The paper had limitations, such as the fact that the study population included only Veterans.

“The Veteran population has demonstrated characteristics that make it unique from other PTSD populations,” the researchers write. “Notably, Veterans are predominantly older and male. Veterans who access the VA health care system are more likely to have poorer health, a lower [socioeconomic status], and more medical conditions than the general population. Therefore, these findings may not be generalizable to civilians with PTSD. It will be important that other studies replicate these results in non-Veteran populations and adjust for relevant factors.”

The researchers also say “treatment-seeking PTSD patients may benefit from more seamless transitions between care settings.” That means they could use, for one thing, closer monitoring after being seen by a clinician for their mental health condition, Forehand says.

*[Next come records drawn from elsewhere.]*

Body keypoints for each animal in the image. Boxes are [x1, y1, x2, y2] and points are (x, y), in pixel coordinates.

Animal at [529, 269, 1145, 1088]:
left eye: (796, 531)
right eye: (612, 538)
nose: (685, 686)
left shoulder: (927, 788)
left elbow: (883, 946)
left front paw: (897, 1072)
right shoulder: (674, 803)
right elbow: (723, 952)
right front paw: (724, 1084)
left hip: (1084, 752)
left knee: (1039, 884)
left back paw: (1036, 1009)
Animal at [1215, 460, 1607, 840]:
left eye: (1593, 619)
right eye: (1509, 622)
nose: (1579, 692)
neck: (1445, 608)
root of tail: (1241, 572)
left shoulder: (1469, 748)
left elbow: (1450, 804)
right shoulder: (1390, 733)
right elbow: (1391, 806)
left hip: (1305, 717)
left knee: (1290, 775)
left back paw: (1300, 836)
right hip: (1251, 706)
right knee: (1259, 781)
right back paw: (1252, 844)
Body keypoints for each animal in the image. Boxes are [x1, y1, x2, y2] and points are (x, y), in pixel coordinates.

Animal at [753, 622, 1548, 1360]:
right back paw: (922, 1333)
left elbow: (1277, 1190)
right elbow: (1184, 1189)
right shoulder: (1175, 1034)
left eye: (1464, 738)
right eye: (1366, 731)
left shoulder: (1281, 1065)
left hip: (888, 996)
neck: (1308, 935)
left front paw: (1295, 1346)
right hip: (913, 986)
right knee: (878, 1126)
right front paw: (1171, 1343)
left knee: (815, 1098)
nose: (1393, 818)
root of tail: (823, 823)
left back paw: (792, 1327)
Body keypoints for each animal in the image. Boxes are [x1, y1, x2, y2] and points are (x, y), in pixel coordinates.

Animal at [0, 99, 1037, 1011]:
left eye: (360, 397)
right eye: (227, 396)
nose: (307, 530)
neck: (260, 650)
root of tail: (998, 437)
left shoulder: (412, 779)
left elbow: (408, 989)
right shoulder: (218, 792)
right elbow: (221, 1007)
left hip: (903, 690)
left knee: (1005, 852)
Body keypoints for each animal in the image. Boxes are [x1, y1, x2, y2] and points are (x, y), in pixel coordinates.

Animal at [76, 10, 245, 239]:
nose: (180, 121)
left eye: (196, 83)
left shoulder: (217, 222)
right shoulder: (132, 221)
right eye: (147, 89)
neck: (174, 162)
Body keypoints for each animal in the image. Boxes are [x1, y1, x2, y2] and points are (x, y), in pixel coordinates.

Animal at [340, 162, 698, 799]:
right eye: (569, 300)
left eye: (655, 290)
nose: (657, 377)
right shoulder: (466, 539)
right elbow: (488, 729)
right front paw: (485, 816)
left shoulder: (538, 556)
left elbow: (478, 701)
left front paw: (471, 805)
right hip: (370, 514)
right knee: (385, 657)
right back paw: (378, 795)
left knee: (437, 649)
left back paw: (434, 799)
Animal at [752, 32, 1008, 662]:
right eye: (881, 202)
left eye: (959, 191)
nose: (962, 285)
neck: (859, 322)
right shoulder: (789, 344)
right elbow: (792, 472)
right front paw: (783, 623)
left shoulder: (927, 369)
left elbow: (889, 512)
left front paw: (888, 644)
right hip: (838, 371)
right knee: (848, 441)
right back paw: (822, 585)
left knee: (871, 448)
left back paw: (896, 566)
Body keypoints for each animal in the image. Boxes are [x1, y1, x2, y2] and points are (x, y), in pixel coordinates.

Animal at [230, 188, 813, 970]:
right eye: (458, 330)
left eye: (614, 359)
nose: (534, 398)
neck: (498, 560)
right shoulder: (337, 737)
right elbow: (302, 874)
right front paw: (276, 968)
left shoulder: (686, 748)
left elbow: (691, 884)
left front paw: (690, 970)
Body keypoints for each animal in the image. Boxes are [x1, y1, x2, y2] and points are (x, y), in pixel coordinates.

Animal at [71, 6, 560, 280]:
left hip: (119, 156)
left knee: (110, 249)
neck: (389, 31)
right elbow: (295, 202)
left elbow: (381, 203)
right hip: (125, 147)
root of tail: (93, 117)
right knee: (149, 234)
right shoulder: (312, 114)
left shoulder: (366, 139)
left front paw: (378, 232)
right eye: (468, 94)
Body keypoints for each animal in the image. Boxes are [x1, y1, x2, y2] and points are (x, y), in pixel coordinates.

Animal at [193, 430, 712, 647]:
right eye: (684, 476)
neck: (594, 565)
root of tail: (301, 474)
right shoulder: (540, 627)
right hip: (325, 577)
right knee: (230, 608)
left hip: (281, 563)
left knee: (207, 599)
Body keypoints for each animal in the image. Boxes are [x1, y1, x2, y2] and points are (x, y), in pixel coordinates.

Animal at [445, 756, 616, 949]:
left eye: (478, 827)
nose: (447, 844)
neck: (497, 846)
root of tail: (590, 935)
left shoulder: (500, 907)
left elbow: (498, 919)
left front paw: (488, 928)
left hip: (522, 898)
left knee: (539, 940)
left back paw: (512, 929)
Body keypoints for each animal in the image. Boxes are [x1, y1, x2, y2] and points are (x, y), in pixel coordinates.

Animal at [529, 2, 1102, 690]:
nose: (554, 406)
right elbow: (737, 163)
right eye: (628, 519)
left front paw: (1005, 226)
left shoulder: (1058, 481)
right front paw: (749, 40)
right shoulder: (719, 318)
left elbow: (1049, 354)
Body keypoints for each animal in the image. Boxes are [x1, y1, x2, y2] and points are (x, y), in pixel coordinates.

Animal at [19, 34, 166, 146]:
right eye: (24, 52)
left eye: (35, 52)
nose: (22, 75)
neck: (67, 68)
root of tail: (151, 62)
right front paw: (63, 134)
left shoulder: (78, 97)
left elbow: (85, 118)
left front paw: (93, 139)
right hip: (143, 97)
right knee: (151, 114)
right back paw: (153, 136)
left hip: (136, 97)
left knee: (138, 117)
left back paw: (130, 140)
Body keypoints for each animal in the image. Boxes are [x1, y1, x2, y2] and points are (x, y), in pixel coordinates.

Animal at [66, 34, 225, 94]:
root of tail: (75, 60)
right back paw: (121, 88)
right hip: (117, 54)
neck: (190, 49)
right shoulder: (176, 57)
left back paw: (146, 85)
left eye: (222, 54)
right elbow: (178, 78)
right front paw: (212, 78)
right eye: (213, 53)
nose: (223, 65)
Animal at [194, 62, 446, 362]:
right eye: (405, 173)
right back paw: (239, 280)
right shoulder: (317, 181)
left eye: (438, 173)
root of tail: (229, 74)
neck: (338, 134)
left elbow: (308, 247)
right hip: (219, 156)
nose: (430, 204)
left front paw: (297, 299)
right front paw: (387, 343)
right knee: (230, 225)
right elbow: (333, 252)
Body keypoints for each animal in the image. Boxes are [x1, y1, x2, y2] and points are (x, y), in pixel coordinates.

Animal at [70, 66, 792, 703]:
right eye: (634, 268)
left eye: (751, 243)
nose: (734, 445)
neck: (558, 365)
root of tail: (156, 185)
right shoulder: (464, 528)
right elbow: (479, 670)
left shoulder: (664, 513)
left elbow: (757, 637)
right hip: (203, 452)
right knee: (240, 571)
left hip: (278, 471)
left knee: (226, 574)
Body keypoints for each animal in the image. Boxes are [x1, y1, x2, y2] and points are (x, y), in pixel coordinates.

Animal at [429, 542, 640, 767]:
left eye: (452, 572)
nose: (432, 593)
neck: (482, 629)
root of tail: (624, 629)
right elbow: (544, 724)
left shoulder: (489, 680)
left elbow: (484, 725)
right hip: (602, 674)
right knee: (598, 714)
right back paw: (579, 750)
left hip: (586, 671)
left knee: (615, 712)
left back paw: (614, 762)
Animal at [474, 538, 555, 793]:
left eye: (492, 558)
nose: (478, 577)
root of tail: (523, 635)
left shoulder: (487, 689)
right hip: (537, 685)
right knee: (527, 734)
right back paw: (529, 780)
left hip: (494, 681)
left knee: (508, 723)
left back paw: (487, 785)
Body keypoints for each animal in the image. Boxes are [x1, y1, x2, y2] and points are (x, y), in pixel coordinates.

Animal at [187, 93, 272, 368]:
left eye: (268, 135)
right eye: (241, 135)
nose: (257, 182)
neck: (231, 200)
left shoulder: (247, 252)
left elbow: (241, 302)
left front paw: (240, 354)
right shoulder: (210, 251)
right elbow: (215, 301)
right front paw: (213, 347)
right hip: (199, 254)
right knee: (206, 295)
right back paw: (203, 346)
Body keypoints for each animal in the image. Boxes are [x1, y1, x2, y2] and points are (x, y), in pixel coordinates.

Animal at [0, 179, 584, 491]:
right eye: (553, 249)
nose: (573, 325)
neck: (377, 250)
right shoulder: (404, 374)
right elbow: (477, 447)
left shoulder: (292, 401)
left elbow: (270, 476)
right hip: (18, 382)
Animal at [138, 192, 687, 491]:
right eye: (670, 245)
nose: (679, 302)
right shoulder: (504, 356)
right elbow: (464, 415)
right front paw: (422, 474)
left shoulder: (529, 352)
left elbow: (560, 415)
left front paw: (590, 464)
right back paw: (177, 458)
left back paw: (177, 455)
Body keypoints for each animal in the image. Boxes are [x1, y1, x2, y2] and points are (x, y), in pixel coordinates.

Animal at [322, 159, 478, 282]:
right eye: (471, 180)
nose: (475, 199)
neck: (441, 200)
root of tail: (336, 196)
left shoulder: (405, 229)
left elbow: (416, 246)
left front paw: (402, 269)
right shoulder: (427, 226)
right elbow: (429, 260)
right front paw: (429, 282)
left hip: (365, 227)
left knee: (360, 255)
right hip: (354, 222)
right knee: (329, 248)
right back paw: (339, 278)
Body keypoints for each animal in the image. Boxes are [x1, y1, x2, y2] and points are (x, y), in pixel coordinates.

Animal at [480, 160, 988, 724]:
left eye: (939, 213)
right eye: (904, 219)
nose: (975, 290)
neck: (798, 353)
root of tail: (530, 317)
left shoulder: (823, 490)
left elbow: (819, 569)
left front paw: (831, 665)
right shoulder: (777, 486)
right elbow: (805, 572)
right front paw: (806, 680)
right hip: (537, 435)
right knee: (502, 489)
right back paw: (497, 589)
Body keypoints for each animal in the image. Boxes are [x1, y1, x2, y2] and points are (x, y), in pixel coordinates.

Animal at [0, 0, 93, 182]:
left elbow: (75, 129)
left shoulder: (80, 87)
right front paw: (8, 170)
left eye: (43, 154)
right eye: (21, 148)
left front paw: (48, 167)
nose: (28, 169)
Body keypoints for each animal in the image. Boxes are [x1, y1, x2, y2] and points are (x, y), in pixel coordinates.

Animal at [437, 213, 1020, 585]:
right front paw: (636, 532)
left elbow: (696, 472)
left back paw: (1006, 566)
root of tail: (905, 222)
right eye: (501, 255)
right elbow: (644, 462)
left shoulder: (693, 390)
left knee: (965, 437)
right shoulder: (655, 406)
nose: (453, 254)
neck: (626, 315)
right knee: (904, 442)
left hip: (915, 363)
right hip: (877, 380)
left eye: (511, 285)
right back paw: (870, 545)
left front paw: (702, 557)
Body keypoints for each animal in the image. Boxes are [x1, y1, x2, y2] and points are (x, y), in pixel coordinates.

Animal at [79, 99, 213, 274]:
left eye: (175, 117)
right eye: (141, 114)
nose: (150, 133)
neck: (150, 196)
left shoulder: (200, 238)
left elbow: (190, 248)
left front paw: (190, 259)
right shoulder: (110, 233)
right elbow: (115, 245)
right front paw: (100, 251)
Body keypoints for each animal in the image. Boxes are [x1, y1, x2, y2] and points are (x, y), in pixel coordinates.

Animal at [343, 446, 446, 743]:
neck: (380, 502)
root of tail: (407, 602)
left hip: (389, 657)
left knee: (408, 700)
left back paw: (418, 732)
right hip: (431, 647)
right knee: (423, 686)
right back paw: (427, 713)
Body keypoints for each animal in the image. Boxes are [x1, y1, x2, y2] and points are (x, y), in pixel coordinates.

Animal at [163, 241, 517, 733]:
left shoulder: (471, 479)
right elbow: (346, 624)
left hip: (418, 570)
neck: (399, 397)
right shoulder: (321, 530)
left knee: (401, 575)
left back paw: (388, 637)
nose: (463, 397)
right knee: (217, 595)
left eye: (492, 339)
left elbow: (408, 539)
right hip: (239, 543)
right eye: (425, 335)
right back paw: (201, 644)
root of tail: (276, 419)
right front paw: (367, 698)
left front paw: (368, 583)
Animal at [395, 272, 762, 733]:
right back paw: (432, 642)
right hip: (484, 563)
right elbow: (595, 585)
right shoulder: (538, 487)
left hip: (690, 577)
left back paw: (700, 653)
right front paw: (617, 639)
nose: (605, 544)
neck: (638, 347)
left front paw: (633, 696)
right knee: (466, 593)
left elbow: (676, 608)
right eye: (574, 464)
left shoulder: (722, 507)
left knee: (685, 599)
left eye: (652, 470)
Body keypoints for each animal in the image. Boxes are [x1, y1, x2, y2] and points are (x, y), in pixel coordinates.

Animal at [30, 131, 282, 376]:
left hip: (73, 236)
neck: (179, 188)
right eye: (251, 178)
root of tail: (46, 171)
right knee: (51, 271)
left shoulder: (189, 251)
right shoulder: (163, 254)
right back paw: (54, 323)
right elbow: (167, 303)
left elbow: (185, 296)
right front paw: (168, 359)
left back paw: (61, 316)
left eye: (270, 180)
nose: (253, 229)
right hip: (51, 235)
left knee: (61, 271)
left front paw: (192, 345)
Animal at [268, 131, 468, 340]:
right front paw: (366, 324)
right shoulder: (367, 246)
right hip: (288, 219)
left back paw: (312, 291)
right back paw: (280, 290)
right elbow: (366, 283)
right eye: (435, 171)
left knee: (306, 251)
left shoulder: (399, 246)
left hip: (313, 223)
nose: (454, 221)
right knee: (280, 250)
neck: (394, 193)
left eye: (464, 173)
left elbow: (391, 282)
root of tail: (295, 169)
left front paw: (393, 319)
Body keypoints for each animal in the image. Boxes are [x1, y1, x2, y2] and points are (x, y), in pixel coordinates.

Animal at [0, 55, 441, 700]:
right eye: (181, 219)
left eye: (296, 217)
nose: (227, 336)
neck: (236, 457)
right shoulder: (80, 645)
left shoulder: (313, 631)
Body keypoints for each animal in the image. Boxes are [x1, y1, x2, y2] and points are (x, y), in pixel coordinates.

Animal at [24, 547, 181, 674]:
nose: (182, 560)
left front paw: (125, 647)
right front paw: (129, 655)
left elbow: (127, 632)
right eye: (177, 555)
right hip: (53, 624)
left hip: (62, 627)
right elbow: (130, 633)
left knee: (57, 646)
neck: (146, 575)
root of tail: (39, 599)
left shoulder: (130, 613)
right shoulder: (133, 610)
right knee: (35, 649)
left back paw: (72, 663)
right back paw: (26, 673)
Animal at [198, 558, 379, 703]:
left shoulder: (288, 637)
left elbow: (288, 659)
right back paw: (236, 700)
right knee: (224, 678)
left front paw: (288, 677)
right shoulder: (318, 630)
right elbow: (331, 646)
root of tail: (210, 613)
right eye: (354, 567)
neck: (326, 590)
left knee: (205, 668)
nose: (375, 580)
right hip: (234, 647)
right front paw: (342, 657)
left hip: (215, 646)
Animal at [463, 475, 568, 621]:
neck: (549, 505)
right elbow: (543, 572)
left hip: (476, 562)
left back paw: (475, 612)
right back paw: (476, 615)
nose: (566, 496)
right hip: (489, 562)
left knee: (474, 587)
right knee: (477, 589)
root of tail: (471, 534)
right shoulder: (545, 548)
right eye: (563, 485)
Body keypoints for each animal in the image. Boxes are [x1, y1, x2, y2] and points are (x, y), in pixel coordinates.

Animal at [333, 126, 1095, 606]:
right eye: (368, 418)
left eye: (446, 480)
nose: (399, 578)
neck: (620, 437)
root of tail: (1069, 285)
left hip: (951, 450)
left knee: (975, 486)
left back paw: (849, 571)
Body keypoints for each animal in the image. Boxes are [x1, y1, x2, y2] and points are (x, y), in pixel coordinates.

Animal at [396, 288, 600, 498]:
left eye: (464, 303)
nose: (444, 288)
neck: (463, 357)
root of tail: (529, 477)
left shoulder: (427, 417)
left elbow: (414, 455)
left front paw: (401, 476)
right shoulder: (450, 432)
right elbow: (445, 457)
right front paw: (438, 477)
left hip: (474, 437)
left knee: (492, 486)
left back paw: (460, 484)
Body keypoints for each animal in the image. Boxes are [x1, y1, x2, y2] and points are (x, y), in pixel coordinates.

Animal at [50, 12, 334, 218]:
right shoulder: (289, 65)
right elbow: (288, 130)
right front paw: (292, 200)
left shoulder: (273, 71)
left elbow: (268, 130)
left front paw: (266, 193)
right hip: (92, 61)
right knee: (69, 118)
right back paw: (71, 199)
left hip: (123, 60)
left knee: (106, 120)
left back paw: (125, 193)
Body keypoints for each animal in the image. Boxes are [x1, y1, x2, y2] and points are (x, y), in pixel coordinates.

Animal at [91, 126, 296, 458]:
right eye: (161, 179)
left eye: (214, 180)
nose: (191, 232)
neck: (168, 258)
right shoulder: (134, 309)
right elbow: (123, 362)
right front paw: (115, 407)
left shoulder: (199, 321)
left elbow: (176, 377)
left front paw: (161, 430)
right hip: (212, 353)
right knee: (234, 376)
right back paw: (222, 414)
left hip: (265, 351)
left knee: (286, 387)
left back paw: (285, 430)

“Veterans with PTSD often struggle with co-occurring medical and psychiatric illnesses and are prone to engage in unhealthy behaviors that increase their mortality risk,” she says. “When Veterans complete outpatient PTSD treatment or are discharged from residential care, it’s often difficult to monitor co-health conditions and external risk factors. For example, Veterans with PTSD and pain may be at risk for opioid use disorder. Opioids, in turn, may play a role in suicide, accidental injury, and hepatitis, especially among Veterans with PTSD ages 18 to 34. Close follow-up, cross-provider communication, and community integration may help bolster psychosocial support and bridge the gap between discharge and symptom relapse.”

Going forward, Forehand is interested in studying preventive strategies that address risk factors and co-health conditions in Veterans with PTSD.

“I would like to research whether evidence-based psychotherapy for PTSD impacts mortality outcomes in Veterans seeking treatment for PTSD,” she says. “Although the cohort [in her 2019 study] began in 2008 to account for changes in VA delivery of evidence-based PTSD care, that study was not designed to determine whether PTSD care effects mortality. Additional multi-year longitudinal cohorts are required to assess that outcome.”